A care home worker receives the Pfizer/BioNTech COVID-19 vaccine in the vaccination hub at Croydon University Hospital, south London. /Dan Charity/Pool via AP

There are now more patients in hospital in England with COVID-19 than there were during the last peak in April.

The CEO of the UK's National Health Service (NHS), Simon Stevens, says healthcare workers are "back in the eye of the storm" and some hospitals' intensive care units are close to capacity.

"Many of us will have lost family, friends, colleagues and at a time of year when normally we would be celebrating, a lot of people are understandably feeling anxious, frustrated and tired," Stevens said.

More than 20,000 people are in hospital now being treated for COVID-19, 5,000 of them in London. On Tuesday, a total of more than 53,000 cases were reported, a new daily record for the UK.

Andrew Hayward, from the UK government's New and Emerging Respiratory Virus Threats Advisory Group warned on BBC radio: "I think we are entering a dangerous phase of the pandemic and we are going to need early, decisive national action to prevent a catastrophe in January and February.

"A 50 percent increase in transmissibility means that the previous levels of restrictions that worked before won't work now. So Tier 4 is necessary or even higher." 

Hayward added: "I think we are looking at a situation where we are moving into near-lockdown."



At an east London hospital, staff said some patients were spending up to six hours waiting in ambulances before being transferred to wards inside.

At another hospital in southeast London, COVID-19 patients had to be moved to other hospitals due to concerns it was running out of pipes and infrastructure to deliver oxygen.

As for reopening schools, Hayward said there have to be restrictions elsewhere in society to "pay for that."

"We need to more or less stay at home unless you really have to go out, combined with testing and isolation to carry us through the next few months while we get as many people as possible vaccinated."

The UK is now waiting for the Oxford University-AstraZeneca vaccine to be approved by regulatory authorities, allowing the country to massively scale up its vaccination program.
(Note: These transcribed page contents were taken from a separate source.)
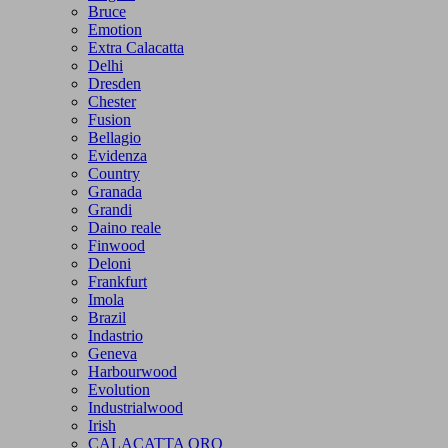
Bruce
Emotion
Extra Calacatta
Delhi
Dresden
Chester
Fusion
Bellagio
Evidenza
Country
Granada
Grandi
Daino reale
Finwood
Deloni
Frankfurt
Imola
Brazil
Indastrio
Geneva
Harbourwood
Evolution
Industrialwood
Irish
CALACATTA ORO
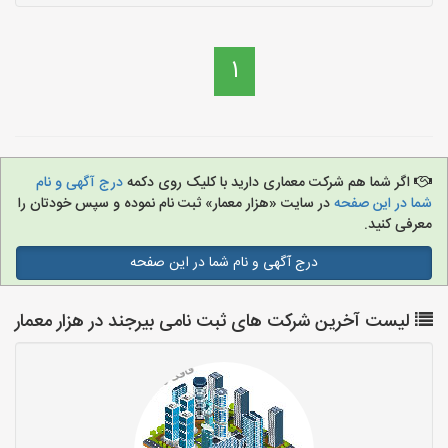
1
اگر شما هم شرکت معماری دارید با کلیک روی دکمه
درج آگهی و نام
شما در این صفحه
در سایت «هزار معمار» ثبت نام نموده و سپس خودتان را
معرفی کنید.
درج آگهی و نام شما در این صفحه
لیست آخرین شرکت های ثبت نامی بیرجند در هزار معمار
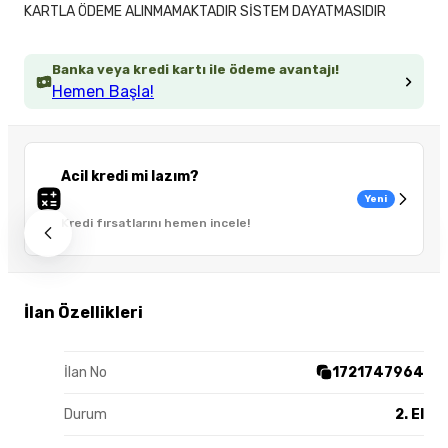
KARTLA ÖDEME ALINMAMAKTADIR SİSTEM DAYATMASIDIR
Banka veya kredi kartı ile ödeme avantajı!
Hemen Başla!
Acil kredi mi lazım?
Yeni
Kredi fırsatlarını hemen incele!
İlan Özellikleri
İlan No
1721747964
Durum
2. El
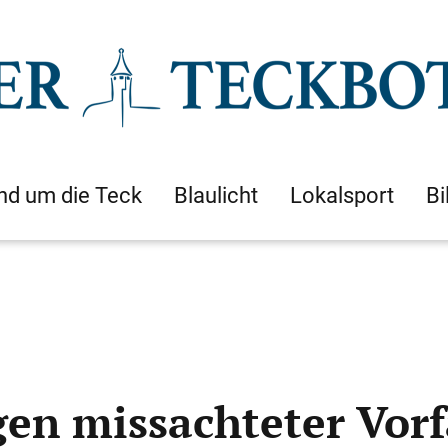
nd um die Teck
Blaulicht
Lokalsport
Bi
n missachteter Vorf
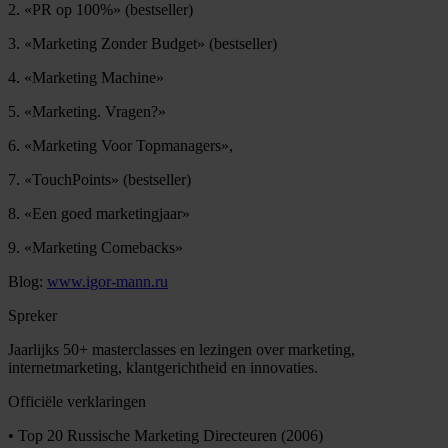
2. «PR op 100%» (bestseller)
3. «Marketing Zonder Budget» (bestseller)
4. «Marketing Machine»
5. «Marketing. Vragen?»
6. «Marketing Voor Topmanagers»,
7. «TouchPoints» (bestseller)
8. «Een goed marketingjaar»
9. «Marketing Comebacks»
Blog:
www.igor-mann.ru
Spreker
Jaarlijks 50+ masterclasses en lezingen over marketing,
internetmarketing, klantgerichtheid en innovaties.
Officiële verklaringen
• Top 20 Russische Marketing Directeuren (2006)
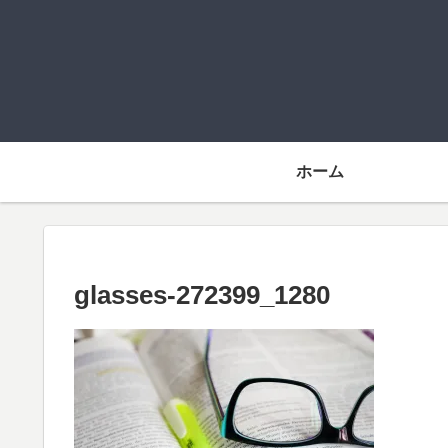
ホーム
glasses-272399_1280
The AstraZeneca vaccine is cheaper, easier to distribute and store than the already-approved Pfizer jab and the UK has ordered 100 million doses of it – 40 million of which should be available by March 2021.

A report by the London School of Hygiene and Tropical Medicine has found the UK needs to vaccinate 2 million people a week to avoid a third wave. This is 10 times more than the current vaccination roll-out.

The NHS's Stevens said: "By late spring, we think that with vaccine supply continuing to come on-stream, we will have been able to offer all vulnerable people across this country this vaccination and that perhaps provides the biggest chink of hope for the year ahead."

With a more infectious strain of COVID-19 sweeping across the UK and new infections soaring to more than 40,000 per day, hope is in short supply at the moment.

The British public is facing months of restrictions throughout the winter. As the nights grow darker and the days colder, widespread vaccination can't come fast enough.